Invisible ink is latest cheater's tool for British university examinations
Concerns grow at illegal measures students will take to pass their exams.
It began with plagiarised essays available online. Now a new scourge of university examination assessors has emerged - invisible ink.
The Office of the Independent Adjudicator (OIA) has reported that a student from an unnamed British university was caught in an exam with pages of notes written in UV ink, which would become legible under the UV light that was also smuggled in.
It comes amid growing concern at the lengths students are prepared to go to cheat as the OIA said there were 66 complaints of "academic misconduct, plagiarism and cheating", according to The Telegraph.
The Liberal Democrats education spokesman, Lord Storey, a key voice opposing essay-writing services to order, described the use of invisible ink, available to buy for as little £2 as "very ingenious".
He said the pressure for students to do well was tempting them into cheating.
"The number of students is increasing all the time, particularly overseas students. Sometimes rich parents are paying the fees and the young person is desperate to do well in exams and make sure the money wasn't wasted," he told the paper.
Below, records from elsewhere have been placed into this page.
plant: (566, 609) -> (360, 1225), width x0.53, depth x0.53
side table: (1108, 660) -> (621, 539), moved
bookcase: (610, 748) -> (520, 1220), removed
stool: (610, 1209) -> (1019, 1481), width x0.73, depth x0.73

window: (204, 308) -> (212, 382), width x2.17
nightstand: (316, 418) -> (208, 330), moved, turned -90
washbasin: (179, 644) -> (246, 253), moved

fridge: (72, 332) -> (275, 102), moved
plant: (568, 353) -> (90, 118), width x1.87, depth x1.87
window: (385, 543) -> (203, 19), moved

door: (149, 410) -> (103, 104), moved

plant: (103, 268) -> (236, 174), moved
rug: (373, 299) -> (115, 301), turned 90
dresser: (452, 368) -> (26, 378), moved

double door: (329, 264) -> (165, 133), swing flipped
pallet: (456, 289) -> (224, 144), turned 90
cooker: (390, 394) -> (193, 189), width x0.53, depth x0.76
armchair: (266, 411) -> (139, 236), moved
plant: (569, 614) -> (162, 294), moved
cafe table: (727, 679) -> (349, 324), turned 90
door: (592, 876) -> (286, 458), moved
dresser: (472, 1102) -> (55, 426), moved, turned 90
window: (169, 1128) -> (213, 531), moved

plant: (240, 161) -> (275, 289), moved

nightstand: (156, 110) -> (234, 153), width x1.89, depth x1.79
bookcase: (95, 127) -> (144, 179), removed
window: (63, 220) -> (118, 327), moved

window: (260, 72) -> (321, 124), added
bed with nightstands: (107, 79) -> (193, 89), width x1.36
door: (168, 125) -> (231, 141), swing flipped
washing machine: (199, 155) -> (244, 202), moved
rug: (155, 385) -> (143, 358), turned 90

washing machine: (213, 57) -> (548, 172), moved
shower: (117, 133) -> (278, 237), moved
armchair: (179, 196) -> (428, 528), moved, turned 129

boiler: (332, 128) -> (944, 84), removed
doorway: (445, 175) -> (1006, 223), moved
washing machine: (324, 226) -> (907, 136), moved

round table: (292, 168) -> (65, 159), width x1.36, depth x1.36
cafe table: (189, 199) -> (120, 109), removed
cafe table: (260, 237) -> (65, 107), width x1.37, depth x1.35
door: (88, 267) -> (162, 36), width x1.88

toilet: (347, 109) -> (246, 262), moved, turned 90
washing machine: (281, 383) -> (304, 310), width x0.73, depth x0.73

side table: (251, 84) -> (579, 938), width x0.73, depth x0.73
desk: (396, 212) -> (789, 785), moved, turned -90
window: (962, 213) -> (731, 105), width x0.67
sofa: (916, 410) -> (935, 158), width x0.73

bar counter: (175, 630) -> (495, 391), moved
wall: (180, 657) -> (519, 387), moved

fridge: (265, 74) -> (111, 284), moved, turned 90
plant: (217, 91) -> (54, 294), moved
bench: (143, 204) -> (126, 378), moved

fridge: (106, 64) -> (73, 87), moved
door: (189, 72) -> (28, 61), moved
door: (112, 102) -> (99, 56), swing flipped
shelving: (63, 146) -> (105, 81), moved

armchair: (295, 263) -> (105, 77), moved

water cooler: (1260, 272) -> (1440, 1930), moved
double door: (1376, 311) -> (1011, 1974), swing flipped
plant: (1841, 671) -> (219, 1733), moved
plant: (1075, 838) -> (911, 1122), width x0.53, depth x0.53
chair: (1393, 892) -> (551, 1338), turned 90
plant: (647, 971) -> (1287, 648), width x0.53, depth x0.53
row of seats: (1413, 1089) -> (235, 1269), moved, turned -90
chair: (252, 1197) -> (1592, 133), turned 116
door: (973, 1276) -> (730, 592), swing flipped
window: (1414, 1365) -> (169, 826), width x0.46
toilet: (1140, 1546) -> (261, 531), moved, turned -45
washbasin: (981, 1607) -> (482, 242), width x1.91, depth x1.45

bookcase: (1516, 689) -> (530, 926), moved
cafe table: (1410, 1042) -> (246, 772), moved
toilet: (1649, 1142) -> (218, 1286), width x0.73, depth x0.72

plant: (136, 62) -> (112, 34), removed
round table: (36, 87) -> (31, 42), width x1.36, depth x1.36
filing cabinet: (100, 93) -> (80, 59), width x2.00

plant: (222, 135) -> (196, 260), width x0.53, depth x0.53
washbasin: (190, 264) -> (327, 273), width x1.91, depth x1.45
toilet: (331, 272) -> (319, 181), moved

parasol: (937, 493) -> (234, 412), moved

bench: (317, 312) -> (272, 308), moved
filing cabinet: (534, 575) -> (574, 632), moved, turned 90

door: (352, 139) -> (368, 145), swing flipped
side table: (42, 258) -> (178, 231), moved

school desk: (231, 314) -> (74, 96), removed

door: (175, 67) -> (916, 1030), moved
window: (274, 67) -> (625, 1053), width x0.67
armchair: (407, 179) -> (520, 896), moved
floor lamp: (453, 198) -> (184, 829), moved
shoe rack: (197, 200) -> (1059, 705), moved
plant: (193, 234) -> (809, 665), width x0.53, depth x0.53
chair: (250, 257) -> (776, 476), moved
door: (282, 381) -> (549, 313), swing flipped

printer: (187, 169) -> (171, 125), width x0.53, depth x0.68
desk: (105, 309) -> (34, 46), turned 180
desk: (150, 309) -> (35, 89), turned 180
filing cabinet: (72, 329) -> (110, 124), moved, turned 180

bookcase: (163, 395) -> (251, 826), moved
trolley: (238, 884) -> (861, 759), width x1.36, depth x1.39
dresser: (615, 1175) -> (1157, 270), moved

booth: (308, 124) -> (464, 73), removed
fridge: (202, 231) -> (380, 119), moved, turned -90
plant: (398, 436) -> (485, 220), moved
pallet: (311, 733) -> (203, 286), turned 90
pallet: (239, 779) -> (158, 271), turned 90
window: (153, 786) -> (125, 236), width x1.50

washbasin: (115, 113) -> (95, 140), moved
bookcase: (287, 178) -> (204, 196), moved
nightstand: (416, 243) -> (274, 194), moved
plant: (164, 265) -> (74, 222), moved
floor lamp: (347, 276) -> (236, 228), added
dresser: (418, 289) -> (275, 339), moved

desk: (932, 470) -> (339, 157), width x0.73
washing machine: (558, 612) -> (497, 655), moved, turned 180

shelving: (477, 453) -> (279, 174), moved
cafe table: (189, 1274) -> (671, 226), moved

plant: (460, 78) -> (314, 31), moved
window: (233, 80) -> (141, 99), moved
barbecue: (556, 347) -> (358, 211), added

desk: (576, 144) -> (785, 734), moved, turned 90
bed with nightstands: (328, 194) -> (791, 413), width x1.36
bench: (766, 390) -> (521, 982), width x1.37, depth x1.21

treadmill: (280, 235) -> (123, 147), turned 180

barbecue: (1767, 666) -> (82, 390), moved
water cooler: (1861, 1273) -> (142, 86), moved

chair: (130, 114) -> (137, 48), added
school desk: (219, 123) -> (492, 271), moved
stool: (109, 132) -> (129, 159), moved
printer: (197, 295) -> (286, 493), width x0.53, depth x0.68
There have also been calls for students to be searched before entering exams amid reports of them bringing in tiny ear devices into exams. They were available on Amazon and eBay, under listings which include the words "exam cheat".
Exam metal detectors?
With reports of a 42% rise in cheating cases involving technology over the last four years, Baroness Alison Wolf, a cross-bench peer and professor of education at King's College London, told the Telegraph in April that universities may have to install metal detectors.
A spokesman for Universities UK said: "Universities take cheating extremely seriously and have severe penalties for students found to be cheating.
"Academic misconduct is a breach of an institution's disciplinary regulations and can result in students being expelled from the university. Universities have become more experienced in detecting and dealing with all forms of cheating."